Nella nostra storia contemporanea i terremoti più devastanti per numero di vittime e distruzioni (Belice, Irpinia, L’Aquila, Centro Italia-Amatrice per citare) hanno riproposto il problema della fragilità edilizia di borghi e città. Situazione frutto di una cultura urbanistica piu’ romantica ed estetica che non razionale; basata sulla esigenza filologica di una aprioristica conservazione del manufatto edilizio come testimonianza della cultura del Paese anche a scapito, oltrechè della sicurezza, di ogni logica di convenienza economica.
Le polemiche rozze e prevenute, dopo gli accadimenti di Ischia, ne sono la triste prova.
La visione di cui si diceva non ha permesso quel graduale rinnovamento ed adeguamento degli immobili (riuso e sostituzione) alle nuove esigenze di vita; rinnovamento che avrebbe comportato anche il conseguimento di standard qualitativi maggiormente idonei a garantire condizioni adeguate di sicurezza.
Andiamo a vedere quante sostituzioni edilizie ( demolizione e ricostruzione ) sono state realizzate in città e borghi nell’arco di mezzo secolo; ma soprattutto quante se ne sarebbero potute realizzare.
Ben poche, con la normativa rigida di cui si era dotato il nostro Paese; e poche anche con le norme attualmente vigenti. Ed allora, le conclusioni sono facili da trarre.
Siamo andati avanti per decenni con interventi edilizi tampone, causa anche di parte dell’abusivismo. Come dice il proverbio, peggio il rimedio del male.
Nelle polemiche si dice: mancano un’analisi, una mappature ed un monitoraggio dei rischi naturali, idrologici e geologici ; manca una
definizione di piani sistematici di gestione delle emergenze in caso di disastri naturali e via dicendo.
Ma, considerando lo stato della legislazione nazionale in materia, manca ben altro. Manca una normativa unitaria addirittura in tema di principi fondamentali: conseguenza della incapacita’ della politica di conciliare la cultura con l’economia.
Solo da pochi mesi abbiamo un regolamento edilizio tipo, le cui norme valgono per tutto il territorio nazionale, ed i Comuni stanno adeguandovisi gradualmente.
Oggi la situazione italiana e’ a macchia di leopardo. In assenza di leggi nazionali ogni regione legifera a modo suo.

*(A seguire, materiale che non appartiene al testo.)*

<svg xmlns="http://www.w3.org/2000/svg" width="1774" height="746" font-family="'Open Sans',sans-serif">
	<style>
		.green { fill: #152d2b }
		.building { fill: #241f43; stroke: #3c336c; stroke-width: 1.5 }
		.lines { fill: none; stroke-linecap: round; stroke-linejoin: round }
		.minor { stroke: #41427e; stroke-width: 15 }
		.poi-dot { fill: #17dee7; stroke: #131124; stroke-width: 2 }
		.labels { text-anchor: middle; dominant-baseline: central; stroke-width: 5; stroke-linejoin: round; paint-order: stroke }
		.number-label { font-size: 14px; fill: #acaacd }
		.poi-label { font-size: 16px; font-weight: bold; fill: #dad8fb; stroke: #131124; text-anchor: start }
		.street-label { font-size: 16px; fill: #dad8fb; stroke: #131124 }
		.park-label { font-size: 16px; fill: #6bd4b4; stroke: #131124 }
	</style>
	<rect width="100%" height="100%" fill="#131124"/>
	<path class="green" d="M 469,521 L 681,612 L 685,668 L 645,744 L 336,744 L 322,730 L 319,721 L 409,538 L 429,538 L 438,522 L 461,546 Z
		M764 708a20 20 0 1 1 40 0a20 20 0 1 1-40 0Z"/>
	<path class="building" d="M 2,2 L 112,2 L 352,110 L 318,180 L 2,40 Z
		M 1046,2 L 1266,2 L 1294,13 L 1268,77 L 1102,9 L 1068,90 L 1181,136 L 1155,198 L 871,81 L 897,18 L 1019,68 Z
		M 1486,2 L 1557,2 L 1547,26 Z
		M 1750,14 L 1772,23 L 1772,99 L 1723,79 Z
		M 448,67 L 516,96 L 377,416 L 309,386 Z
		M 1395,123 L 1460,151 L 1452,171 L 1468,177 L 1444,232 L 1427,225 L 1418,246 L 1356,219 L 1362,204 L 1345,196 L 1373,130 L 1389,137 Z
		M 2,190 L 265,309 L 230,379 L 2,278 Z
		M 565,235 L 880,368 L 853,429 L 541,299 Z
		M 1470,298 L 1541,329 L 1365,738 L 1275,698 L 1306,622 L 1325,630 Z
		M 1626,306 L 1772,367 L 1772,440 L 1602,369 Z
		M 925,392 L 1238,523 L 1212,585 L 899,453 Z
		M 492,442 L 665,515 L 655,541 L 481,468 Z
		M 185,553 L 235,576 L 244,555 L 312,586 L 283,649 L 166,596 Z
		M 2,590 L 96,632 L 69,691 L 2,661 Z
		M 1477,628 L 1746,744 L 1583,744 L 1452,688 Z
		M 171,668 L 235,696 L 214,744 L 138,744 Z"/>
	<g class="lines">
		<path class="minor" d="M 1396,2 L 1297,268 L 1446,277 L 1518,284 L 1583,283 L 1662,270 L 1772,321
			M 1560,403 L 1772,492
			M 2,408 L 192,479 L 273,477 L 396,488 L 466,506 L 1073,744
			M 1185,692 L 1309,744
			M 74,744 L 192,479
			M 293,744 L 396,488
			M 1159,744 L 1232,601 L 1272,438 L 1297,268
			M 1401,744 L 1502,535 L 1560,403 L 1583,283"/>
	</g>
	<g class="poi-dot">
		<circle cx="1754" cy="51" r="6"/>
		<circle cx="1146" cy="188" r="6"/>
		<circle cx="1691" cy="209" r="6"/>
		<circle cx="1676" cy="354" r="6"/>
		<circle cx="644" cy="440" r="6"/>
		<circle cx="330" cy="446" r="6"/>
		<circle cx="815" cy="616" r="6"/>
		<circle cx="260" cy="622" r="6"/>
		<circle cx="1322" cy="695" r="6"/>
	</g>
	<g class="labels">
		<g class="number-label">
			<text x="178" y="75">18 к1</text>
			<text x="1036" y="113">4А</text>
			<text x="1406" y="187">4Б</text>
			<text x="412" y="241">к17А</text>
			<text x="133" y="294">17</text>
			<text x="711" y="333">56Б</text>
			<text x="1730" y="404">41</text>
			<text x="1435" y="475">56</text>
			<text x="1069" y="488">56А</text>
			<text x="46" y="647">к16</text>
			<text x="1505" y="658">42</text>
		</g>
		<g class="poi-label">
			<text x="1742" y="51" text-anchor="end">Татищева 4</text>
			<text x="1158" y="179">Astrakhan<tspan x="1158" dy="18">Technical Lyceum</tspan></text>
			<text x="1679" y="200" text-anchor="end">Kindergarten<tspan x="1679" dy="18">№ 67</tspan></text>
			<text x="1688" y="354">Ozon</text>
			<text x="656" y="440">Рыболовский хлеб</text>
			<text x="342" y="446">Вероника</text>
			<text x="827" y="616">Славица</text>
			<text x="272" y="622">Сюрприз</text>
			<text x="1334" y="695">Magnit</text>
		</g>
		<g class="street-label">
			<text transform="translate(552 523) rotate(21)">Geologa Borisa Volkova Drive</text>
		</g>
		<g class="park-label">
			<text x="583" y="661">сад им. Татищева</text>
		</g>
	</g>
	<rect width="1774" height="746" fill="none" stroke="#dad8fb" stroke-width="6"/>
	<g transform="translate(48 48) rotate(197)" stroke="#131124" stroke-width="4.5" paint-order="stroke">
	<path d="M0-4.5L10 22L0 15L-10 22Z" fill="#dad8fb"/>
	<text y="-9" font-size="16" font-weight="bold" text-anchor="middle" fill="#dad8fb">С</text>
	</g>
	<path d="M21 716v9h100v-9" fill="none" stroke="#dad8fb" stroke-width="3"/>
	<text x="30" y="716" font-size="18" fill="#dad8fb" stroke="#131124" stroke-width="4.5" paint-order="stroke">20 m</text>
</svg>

Servono una legge nazionale sul regime dei suoli, che disciplini il diritto di costruire codificandone i principi, ed una legge sul consumo del suolo, che tenga conto della peculiarita’ della situazione italiana.
Leggi che siano ispirate ai principi di razionalita’, economicita’, liberta’ individuale, prestazionalita’ e funzionalita’ delle strutture edilizie; che favoriscano i processi di rigenerazione urbana.
Che fissino le norme per disciplinare gli interessi legittimi ed i diritti soggettivi in relazione alla pianificazione territoriale (Jus aedificandi ) e istituiscano il principio di perequazione
obbligatoria nelle aree di espansione; con la facolta’ di traslazione dei diritti edificatori o volumetrici all’intermo di ambiti territoriali omogenei.
Che risolvano la dicotomia tra piani non conformativi e piani conformativi, ad esempio in relazione alla zonizzazione funzionale o alla attribuzione degli indici edificatori o volumetrici.
E bisogna cominciare a pensare di superare il livello comunale ( che e’ storico convenzionale ) come parametro-scala per la pianificazione urbanistica.
Leggi dunque che mirino ad un effettivo rinnovamento del Paese alla luce della esigenza di competitivita’ internazionale.
E infine, last but not least, bisogna riflettere seriamente sulla massiccia presenza, nelle nostre realta’ urbane, del “condominio”, un soggetto che si sta dimostrando tra i meno reattivi di fronte alle esigenze di rinnovamento di paesi e citta’.